### THE TASK
Print the line containing "新疆：本轮疫情为史上防控难度最大/新疆疫情防控形" and each line after it to the end of the material below. Print nothing else.

### EXTRACTED DATA
======
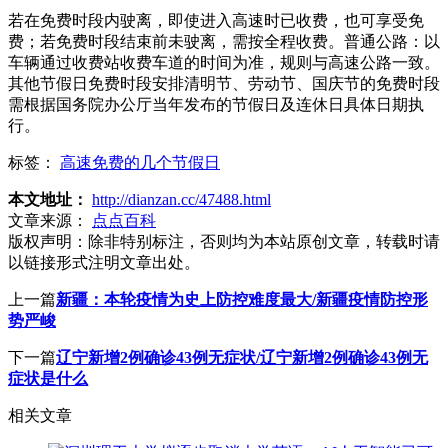
若在免费时段内驶离，即使进入高速时已收费，也可享受免
费；若免费时段结束前未驶离，需按全程收费。普通公路：以
车辆通过收费站收费车道的时间为准，规则与高速公路一致。
其他节假日免费时段安排清明节、劳动节、国庆节的免费时段
需根据国务院办公厅当年发布的节假日及连休日具体日期执
行。
标签：
高速免费的几个节假日
本文地址：
http://dianzan.cc/47488.html
文章来源：
点点百科
版权声明：
除非特别标注，否则均为本站原创文章，转载时请
以链接形式注明文章出处。
上一篇
新疆：本轮疫情为史上防控难度最大/新疆疫情防控形
势严峻
下一篇
辽宁新增2例确诊43例无症状/辽宁新增2例确诊43例无
症状是什么
相关文章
======
### ANSWER TO THE PROBLEM
新疆：本轮疫情为史上防控难度最大/新疆疫情防控形
势严峻
下一篇
辽宁新增2例确诊43例无症状/辽宁新增2例确诊43例无
症状是什么
相关文章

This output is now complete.